* **CONSIGNA**: Continúa el texto sobre los posibles efectos electorales de la muerte de Morena en las PASO a partir de su última oración.

Ocurrida en vísperas de las PASO, la muerte de Morena seguramente tendrá efectos sobre las cifras de la elección. En principio, sobre el nivel de participación, pero los estrategas de las distintas fuerzas especulan, además, sobre a quién beneficia y a quién perjudica el hecho que, más allá de su localización en un punto del conurbano (Lanús, un distrito gobernado por el candidato a gobernador de la línea de Patricia Bullrich) en una provincia regida por Axel Kicillof, candidato a la reelección por el kirchnerismo, extiende su influjo a todo el país a través de los tanques mediáticos metropolitanos y la penetración de las redes algorítmicas.
Quién puede capitalizar
Hay quienes consideran que la irritación antipolítica puede favorecer a La Libertad Avanza, identificada con el discurso “anticasta” de Javier Milei. Sin embargo en las cercanías de este candidato hay preocupación ante la eventualidad de que un sector de su electorado potencial se incline más bien por expresar su protesta absteniéndose de votar: el candidato ha dedicado muchas de sus últimas intervenciones públicas a reclamar a sus simpatizantes participación, tanto en las urnas como en la fiscalización.La candidatura de Patricia Bullrich, con una prédica fuertemente asociada al tema de la seguridad y el orden en las calles, podría también verse indirectamente favorecida por el clima de indignación suscitado por la muerte de Morena, más allá de que el lamentable suceso ocurriera en el bastión de un alcalde y candidato de su propia corriente.

* **LISTADO**:

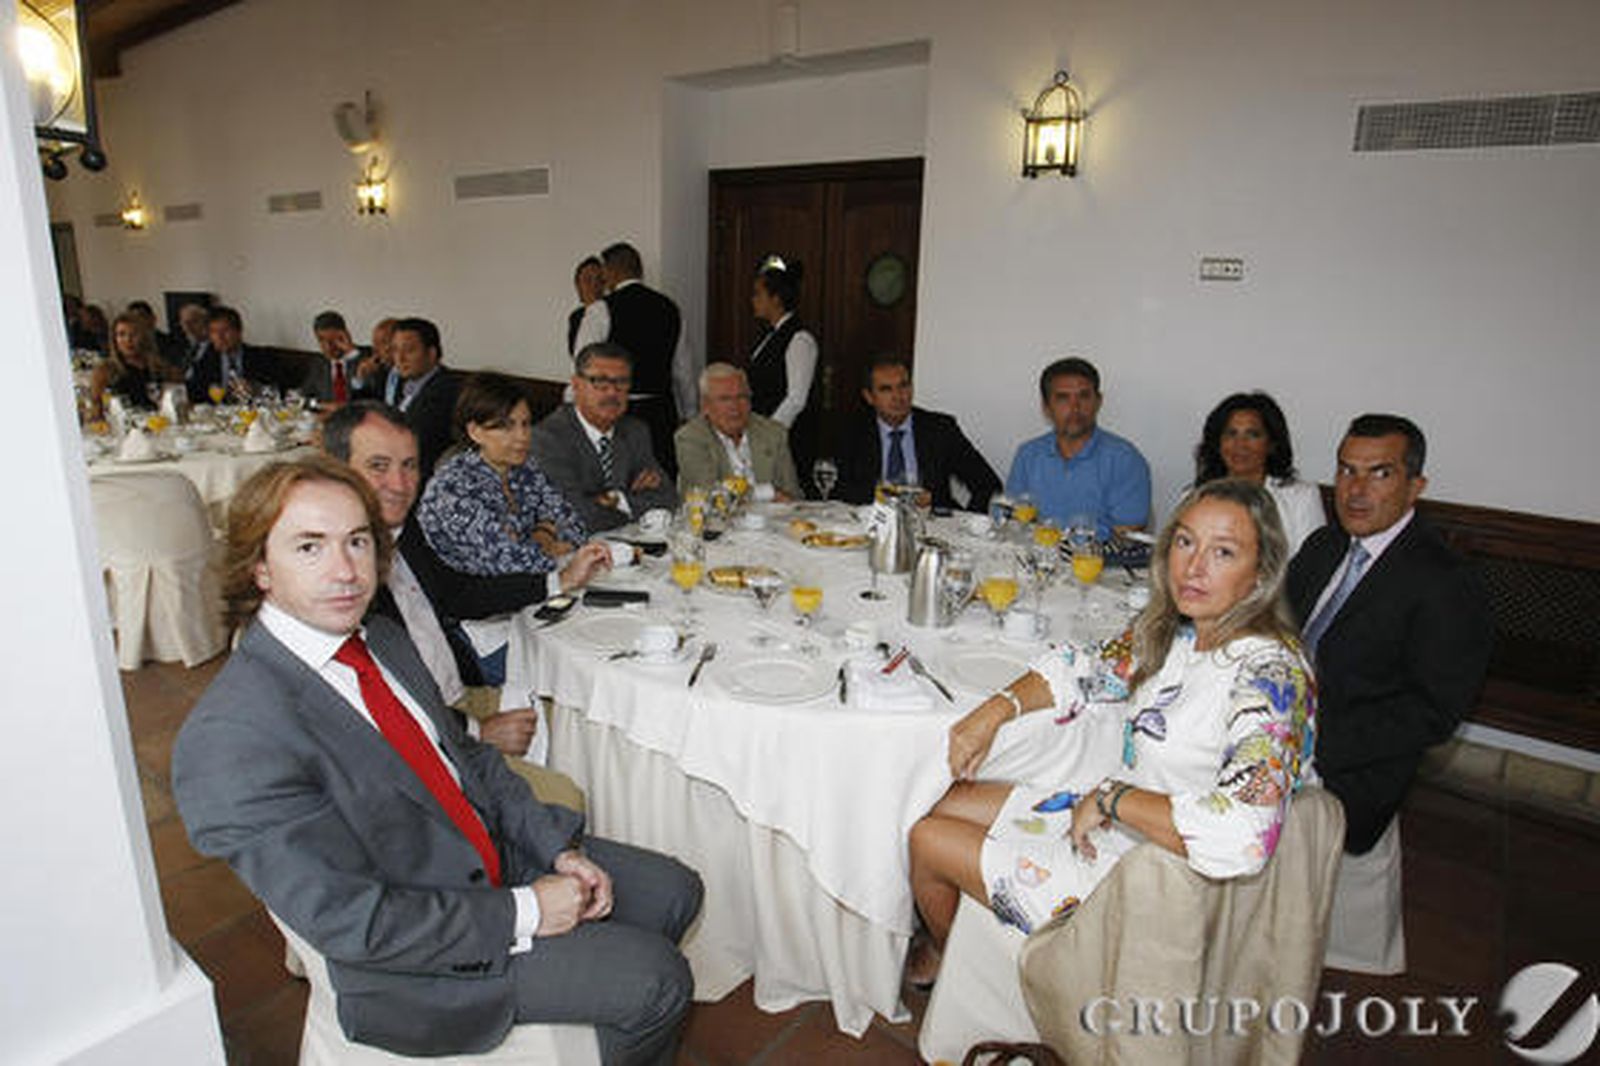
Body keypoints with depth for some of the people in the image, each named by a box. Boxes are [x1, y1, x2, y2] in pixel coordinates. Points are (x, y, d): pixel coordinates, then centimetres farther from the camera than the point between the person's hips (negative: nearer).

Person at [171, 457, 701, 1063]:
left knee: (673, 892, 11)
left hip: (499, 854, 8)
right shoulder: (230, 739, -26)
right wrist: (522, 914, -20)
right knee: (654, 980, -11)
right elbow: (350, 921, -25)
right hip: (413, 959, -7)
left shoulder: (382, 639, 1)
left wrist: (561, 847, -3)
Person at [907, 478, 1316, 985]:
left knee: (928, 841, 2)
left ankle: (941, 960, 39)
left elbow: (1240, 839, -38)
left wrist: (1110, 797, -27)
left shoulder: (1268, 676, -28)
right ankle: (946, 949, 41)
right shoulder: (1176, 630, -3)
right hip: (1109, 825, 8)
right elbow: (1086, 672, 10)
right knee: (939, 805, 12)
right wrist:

* **RESULTADO**:
En la imagen de Sergio Massa el tema seguridad también es un activo, que construyó en sus tiempos de intendente de Tigre –fue pionero en el empleo de cámaras de seguridad en calles y puntos neurálgicos-, de modo que la atmósfera de mano dura que impera en la previa de las PASO no lo encuentra mal montado. Su campaña recordó esos antecedentes. Sin embargo, el peligro del ausentismo lo afecta. La cifra absoluta que él obtenga en octubre (más que el porcentaje) será la que atraerá la atención de los críticos. El oficialismo perdió casi 5 millones de votos entre la elección (presidencial) de 2019 y los comicios (de renovación legislativa) de 2021. En términos porcentuales pasó del 48 al 32 por ciento. Alcanzar como fuerza en las PASO un porcentaje que emule el de 2021 representaría un módico triunfo como punto de partida.
Piedra, papel y tijera
La información más esperada del domingo será, en rigor, el resultado de la primaria de Juntos por el Cambio Esa interna es la verdaderamente competitiva en estas PASO.Un triunfo de Patricia Bullrich permitiría, quizás, que Massa ocupe con más comodidad el centro del tablero político para atraer a votantes de Larreta que desconfían de la línea confrontativa de ella y temen que provoque situaciones de gran tensión.
La apuesta de Larreta es a construir “una nueva mayoría” a través del diálogo político y los acuerdos y, aunque por cierto Bullrich, en caso de ganar la interna, se movería hacia posiciones más conciliadoras y realistas que las que ha empleado en la campaña PASO buscando fidelizar al público opositor más intenso, le resultará difícil diluir en unas pocas semanas el estilo de peleadora frontal (a todo o nada) en el que se afirmó hasta ahora.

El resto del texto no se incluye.